May 29, 2015

Terra del Fuego...

Oh, the National Spelling Bee...how I love to hear those beautiful and obscure words!  I vividly remember a youth symphony trip in 2000, and how all our students were huddled around the television set in the gift shop of the Cheers Bar in Boston, standing awestruck as speller after speller conquered words we had never even heard of before.  Kudos to last night's winners (a tie!) with these two words:  scherenschnitte and nunatak.  

I always loved participating in our town's elementary school spelling bee.  Funny how some of those words stay with you...Renaissance, restaurant and precipice are three that I remember having to think through carefully before I spelled them.
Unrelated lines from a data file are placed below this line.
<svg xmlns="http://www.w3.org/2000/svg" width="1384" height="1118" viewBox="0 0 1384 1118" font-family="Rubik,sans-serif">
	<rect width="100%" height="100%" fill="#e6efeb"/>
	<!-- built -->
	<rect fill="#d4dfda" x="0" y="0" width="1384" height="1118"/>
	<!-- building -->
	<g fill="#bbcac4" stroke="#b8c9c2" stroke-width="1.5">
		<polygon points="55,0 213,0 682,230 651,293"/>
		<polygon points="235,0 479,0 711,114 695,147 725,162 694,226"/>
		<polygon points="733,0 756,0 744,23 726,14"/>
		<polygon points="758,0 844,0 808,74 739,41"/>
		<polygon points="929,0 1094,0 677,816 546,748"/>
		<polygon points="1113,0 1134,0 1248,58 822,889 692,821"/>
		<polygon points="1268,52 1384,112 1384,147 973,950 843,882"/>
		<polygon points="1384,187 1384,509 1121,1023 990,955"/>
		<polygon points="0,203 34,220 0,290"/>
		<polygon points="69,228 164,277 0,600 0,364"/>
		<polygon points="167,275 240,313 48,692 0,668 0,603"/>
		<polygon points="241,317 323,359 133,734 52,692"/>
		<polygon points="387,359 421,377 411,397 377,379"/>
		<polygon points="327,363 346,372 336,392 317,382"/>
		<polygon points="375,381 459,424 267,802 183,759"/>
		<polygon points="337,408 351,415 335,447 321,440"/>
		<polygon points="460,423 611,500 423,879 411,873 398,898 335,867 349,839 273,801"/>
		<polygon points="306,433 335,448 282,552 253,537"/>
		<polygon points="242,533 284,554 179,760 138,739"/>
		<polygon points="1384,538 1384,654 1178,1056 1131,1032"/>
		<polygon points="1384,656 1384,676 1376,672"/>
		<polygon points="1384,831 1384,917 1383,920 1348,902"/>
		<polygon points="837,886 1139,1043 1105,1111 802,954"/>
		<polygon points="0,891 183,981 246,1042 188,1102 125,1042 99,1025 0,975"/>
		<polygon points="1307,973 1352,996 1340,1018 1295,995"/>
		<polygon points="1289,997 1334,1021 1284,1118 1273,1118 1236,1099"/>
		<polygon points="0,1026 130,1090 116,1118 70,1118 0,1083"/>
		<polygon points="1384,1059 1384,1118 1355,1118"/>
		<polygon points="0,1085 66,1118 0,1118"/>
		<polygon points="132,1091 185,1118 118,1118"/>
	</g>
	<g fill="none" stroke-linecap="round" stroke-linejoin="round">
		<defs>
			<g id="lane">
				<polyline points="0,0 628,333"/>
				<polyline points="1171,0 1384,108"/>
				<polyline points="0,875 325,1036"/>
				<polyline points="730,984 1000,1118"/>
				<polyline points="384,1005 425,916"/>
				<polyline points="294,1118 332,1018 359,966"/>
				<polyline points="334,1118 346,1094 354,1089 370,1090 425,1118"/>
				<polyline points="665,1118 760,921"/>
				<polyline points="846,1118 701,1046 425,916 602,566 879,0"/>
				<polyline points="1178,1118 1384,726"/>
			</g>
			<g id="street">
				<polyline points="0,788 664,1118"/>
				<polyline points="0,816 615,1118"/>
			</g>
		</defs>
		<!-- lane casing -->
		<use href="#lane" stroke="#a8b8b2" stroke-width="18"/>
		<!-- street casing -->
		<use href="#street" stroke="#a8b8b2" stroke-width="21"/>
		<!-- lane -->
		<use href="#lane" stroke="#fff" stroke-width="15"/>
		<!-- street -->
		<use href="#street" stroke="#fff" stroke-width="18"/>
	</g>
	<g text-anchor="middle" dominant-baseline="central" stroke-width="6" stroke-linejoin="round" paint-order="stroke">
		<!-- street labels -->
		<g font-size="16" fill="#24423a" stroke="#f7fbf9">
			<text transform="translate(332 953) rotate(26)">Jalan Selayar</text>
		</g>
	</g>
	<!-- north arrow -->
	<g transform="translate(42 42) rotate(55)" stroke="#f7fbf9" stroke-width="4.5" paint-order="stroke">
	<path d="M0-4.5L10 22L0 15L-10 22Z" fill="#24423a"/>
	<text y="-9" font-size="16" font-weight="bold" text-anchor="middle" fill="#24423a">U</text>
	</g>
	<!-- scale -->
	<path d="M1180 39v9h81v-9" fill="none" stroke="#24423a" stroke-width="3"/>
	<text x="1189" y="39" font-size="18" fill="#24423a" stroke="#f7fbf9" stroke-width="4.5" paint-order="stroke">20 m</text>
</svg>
I was always so proud to bring home a Superior rating, but I wish I had instead been able to bring home a lovely painting, like the one below.


This is one of our family's prized possessions--the first place "trophy" handed to my grandfather when he took first place at a spelling bee, over a hundred years ago.  I've always pictured the spelling competition taking place in a small Indiana schoolhouse, surrounded by all the community as the spelling bees were quite the social event back then.  In my mind, I always see the scene as described in Laddie, set in Indiana and written by Gene Stratton Porter in 1913:

"...from that you could call it real spelling.  they spelled from the grammars, hyperbole, synecdoche, and epizeuxis.  They spelled from the physiology, chlorophyll, coccyx, arytenoid, and the names of the bones and nerves, and all the hard words inside you.  They tried the diseases and spelled jaundice, neurasthenia, and tongue-tied.  They tried all the occupations and professions, and went through the stores and spelled all sorts of hardware, china and dry goods...they spelled from the Bible, Nebuchadnezzar, Potiphar, Peleg, Belshazzar, Abimelech and a host of others I never heard the minister preach about.  They spelled epiphany, gaberdine, ichthyology, gewgaw, kaleidoscope and troubadour.  Then Laddie spelled one word two different ways; and the Princess went him one better, for she spelled another three."  

They finally end in a tie as well, with both of them misspelling Terra del Fuego.  Only to learn later that they both tried to let the other one win, as both certainly knew how to spell it!  I am pretty sure I could have spelled Terra del Fuego correctly, but some of those words last night?  Highly doubtful!

Congratulations to the winners, and Grandpa Badger as well!